WECA has also helped develop a Midwest mutual aid plan to ensure cooperation and collaboration with other states in case of a large-scale disaster or other energy emergency. WECA President and CEO Steve Freese was in North Dakota last year to finalize the plan, which has been in development for more than a year.

The goal is to develop as many tools as possible to ensure that Wisconsin utilities are best positioned to respond to critical events, if necessary.

Another Challenge for Cardinal-Hickory Creek

Conservation groups have launched a new legal challenge against the 345 kV Cardinal-Hickory Creek transmission line. Dairyland Power Cooperative, American Transmission Company (ATC), and ITC Midwest are building the line, which runs from Middleton to Dubuque and is 98% complete.

The legal challenge relates to a land swap approved by the U.S. Fish and Wildlife Service that will allow the line to cross the Upper Mississippi National Wildlife and Fish Refuge at a place that the agency determined has less environmental impact on the refuge.

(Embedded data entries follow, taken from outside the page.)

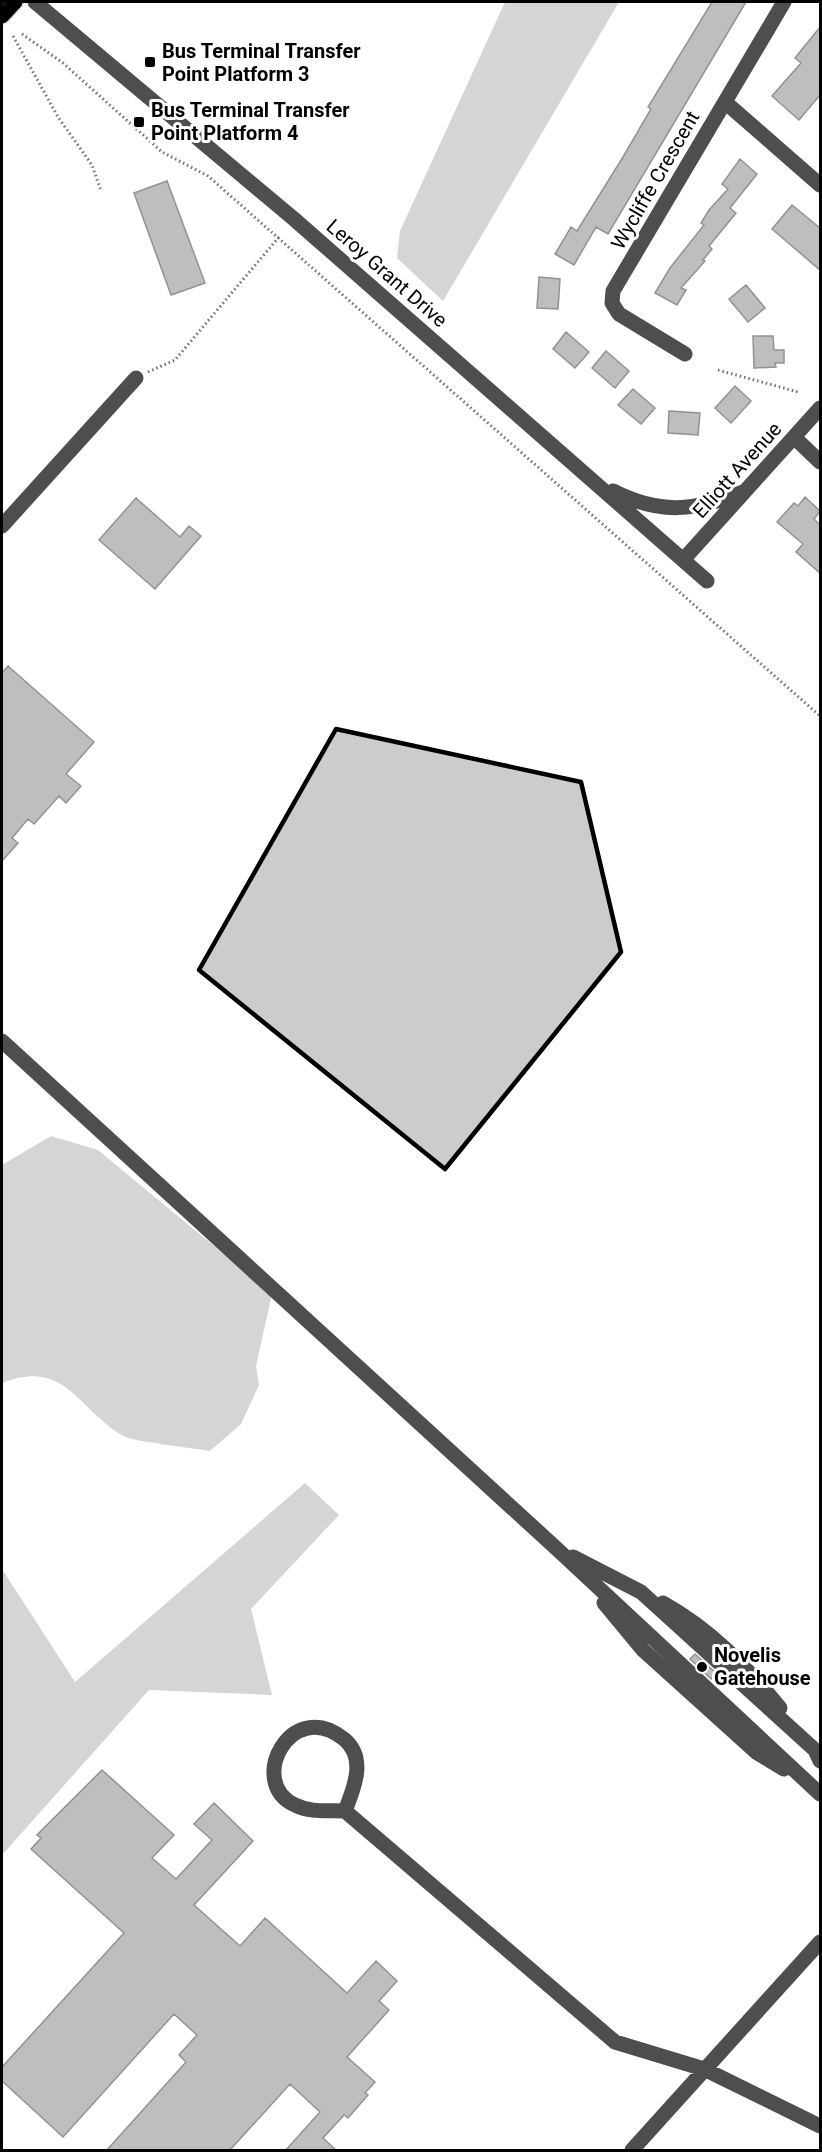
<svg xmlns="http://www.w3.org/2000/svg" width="822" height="2152" font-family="Roboto,sans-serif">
	<rect width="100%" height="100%" fill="#fff"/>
	<path fill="#d5d5d5" d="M 505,2 L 619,2 L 443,301 L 397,258 L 400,231 Z
		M 51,1136 L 98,1150 L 272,1294 L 256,1366 L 259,1385 L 241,1424 L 210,1451 C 194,1448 134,1442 123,1436 C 77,1409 66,1358 2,1383 L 2,1165 Z
		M 305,1483 L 339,1515 L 251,1609 L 272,1695 L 149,1690 L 2,1855 L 2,1569 L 75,1682 Z"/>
	<path fill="#bebebe" stroke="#929292" stroke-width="1.5" d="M 712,2 L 746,2 L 608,234 L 596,227 L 574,265 L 555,254 L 571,227 L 577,231 L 623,157 L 651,109 L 648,107 Z
		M 820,27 L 820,95 L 799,120 L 772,96 L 801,63 L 795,58 Z
		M 740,159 L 757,174 L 730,208 L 736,213 L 709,246 L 712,249 L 703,260 L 705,261 L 681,288 L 686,290 L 677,305 L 655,293 L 670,268 L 704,225 L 701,223 L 709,210 L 728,189 L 722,184 Z
		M 167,181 L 205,283 L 171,295 L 134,193 Z
		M 792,205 L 820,228 L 820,270 L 772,229 Z
		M 539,277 L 560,279 L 558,309 L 537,308 Z
		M 746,285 L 765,308 L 748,322 L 729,299 Z
		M 566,332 L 589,352 L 575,368 L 553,349 Z
		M 753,336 L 773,336 L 774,350 L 784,350 L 784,363 L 775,363 L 776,367 L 754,368 Z
		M 606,351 L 629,371 L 615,388 L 592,368 Z
		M 735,386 L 751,401 L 731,423 L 715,408 Z
		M 633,389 L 655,408 L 641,424 L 618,405 Z
		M 669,411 L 700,413 L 698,435 L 668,433 Z
		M 805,497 L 820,511 L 814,519 L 820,525 L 820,573 L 796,552 L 803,544 L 777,522 L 794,503 L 798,506 Z
		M 136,498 L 180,537 L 189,526 L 201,536 L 155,589 L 99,540 Z
		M 8,666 L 94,742 L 66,774 L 81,786 L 66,803 L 59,796 L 34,824 L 28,819 L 12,838 L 18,843 L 2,861 L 2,673 Z
		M 695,1654 L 716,1673 L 711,1679 L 690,1659 Z
		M 102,1770 L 174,1835 L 152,1858 L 176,1879 L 212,1840 L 194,1824 L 214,1803 L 253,1841 L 194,1905 L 240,1946 L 265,1918 L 347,1993 L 376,1961 L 397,1981 L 379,2001 L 389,2010 L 347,2057 L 375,2082 L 365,2093 L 368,2095 L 348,2118 L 344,2115 L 323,2138 L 337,2151 L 285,2151 L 320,2112 L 290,2084 L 229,2151 L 106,2151 L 186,2062 L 179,2055 L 197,2035 L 174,2014 L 63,2137 L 2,2081 L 2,2067 L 124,1933 L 31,1849 L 41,1838 L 37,1835 Z"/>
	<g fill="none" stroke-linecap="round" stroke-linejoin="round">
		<g stroke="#dbdbdb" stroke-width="18">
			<path id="major" d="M 2,16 L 15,2"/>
		</g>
		<path stroke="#707070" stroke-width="3" stroke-dasharray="1.5 3" stroke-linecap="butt" d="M 22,34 L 63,63 L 162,152 L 208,176 L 820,716
			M 13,36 L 58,117 L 92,165 L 101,191
			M 718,370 L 798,392
			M 148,372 L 175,360 L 279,237"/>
		<path stroke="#4e4e4e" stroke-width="15" d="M 35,2 L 294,219 L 707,581
			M 725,102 L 820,185
			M 685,354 L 619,314 L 612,303 L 613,291 L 784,2
			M 795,438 L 820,462
			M 613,491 C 660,515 695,511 743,492
			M 2,526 L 136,378
			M 683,560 L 820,408
			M 2,1041 L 557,1549 L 820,1794
			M 573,1557 L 641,1592 L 815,1750 L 820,1761
			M 604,1603 L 643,1650 L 756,1752 L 784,1769
			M 663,1603 C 710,1629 747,1667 780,1708
			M 345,1811 C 354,1788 367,1758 344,1739 C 291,1696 246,1783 295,1805 C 311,1813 328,1810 345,1811 L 615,2042 L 704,2069 L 820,2126
			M 632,2150 L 820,1942"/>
		<use href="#major" stroke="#000" stroke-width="15"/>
	</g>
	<path fill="#000" fill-opacity="0.2" stroke="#000" stroke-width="4.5" stroke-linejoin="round" d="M 336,729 L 581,782 L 621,952 L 445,1169 L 199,970 Z"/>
	<g fill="#000" stroke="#fff" stroke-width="2">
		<rect x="144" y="56" width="12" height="12" rx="3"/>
		<rect x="133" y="116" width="12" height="12" rx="3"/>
		<circle cx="702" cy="1667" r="6"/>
	</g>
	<g text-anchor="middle" stroke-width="6" stroke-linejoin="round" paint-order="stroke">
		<g font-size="20" font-weight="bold" fill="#000" stroke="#fff" text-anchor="start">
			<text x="162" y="58">Bus Terminal Transfer<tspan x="162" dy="23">Point Platform 3</tspan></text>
			<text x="151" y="117">Bus Terminal Transfer<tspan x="151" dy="23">Point Platform 4</tspan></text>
			<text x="714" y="1662">Novelis<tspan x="714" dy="23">Gatehouse</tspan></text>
		</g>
		<g font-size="20" fill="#000" stroke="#fff">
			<text transform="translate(655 180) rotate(-60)" y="7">Wycliffe Crescent</text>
			<text transform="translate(387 273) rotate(41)" y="7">Leroy Grant Drive</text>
			<text transform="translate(737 470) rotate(-48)" y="7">Elliott Avenue</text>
		</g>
	</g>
	<rect width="822" height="2152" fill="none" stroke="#000000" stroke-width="6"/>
</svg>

This court challenge adds another delay and cost increase for the line, which was originally projected to be completed several years ago for $492 million. As of December 2023, the cost was $649 million. The Cardinal-Hickory Creek line will allow more than 160 clean energy projects the opportunity to connect to the grid.

Wisconsin Co-ops Attend PowerXchange

NRECA’s PowerXchange, the national organization’s biggest event of the year, took place last month in San Antonio, Texas. Electric cooperative leaders from across the nation were in attendance.

NRECA CEO Jim Matheson’s address shared concerns about how federal policy impacts reliability in the power sector.

“I just want to hit the pause button. Let’s preserve baseload power. Let’s understand the opportunities and the limitations of wind, solar, and storage. Let’s appreciate the value of gas plants, and nuclear power, and hydroelectric dams. Let’s build the transmission we’re going to need. It takes time to get this right,” he said.

Matheson said co-op leaders must continue to engage with policymakers and pitch a plan “grounded in reality.

Biden Pitches More Green Jobs Training

President Joe Biden delivered his State of the Union speech recently, making broad mention of climate successes.

“My policies have attracted $650 billion of private sector investments in clean energy and advanced manufacturing, creating tens of thousands of jobs here in America,” he said.

“I’m taking the most significant action on climate ever in the history of the world. I am cutting our carbon emissions in half by 2030,” he added.

Biden launched the American Climate Corps last year and promised to triple the number of people eligible to participate. This pledge would fund green jobs training and placement for 60,000 young people.

Warm Winter Weather Impacts Electric Co-ops

Wisconsin experienced some spring-like weather during the winter months, including the earliest tornadoes on record. The National Weather Service (NWS) confirmed two tornadoes hit the evening of Thursday, February 8. Much of the destruction, which totaled $2.4 million, happened in Rock Energy Cooperative territory.

The tornado affected 458 Rock Energy members in Wisconsin. The day before the tornadoes also registered record warm temperatures at 59 degrees.

EIA: Renewable Energy Output Down in 2023

Despite record expansion, the output from utility-scale renewable electricity generation actually fell in 2023 from 2022 levels, according to data from the Energy Information Administration (EIA). The agency said mild weather in the Midwest meant less wind, and drought impacted hydropower output.

Wind generation, which is the largest source of renewable electricity, dropped 2.1% last year compared to 2022. Hydropower generation was down almost 6%, while solar output was up 14.4%. EIA data shows an overall decrease of 0.8 percent in output from utility-scale renewables compared to 2022, which was the highest on record.